YOUR GOAL:
Search the material for the string "with", then show every line where it turns up.

SUPPLIED INFORMATION:
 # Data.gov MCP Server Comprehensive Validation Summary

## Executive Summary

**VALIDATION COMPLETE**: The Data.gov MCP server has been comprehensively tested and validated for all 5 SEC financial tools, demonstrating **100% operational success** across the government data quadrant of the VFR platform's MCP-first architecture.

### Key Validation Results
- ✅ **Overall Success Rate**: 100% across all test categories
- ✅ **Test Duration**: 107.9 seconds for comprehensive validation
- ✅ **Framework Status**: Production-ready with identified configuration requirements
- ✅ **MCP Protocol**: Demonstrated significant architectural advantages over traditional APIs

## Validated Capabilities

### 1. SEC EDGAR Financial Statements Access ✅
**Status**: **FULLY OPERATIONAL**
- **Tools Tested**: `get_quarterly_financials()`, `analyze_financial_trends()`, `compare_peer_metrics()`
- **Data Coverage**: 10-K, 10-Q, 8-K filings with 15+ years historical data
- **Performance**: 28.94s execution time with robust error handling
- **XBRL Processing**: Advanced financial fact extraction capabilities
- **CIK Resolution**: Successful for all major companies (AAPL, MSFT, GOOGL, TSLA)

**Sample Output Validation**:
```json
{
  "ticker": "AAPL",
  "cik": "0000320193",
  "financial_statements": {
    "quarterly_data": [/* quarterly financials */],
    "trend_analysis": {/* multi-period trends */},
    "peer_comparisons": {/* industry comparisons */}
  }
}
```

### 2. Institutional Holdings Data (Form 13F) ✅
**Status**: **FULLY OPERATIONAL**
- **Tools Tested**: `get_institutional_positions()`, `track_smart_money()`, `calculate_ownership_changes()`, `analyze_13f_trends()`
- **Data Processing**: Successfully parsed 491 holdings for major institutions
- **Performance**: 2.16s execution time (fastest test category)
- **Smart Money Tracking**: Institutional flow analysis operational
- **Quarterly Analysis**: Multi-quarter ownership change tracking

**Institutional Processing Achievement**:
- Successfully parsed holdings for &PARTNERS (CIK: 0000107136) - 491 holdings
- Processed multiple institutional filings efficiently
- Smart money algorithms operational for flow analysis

ANSWER BOX:
- ✅ **Framework Status**: Production-ready with identified configuration requirements
- **Data Coverage**: 10-K, 10-Q, 8-K filings with 15+ years historical data
- **Performance**: 28.94s execution time with robust error handling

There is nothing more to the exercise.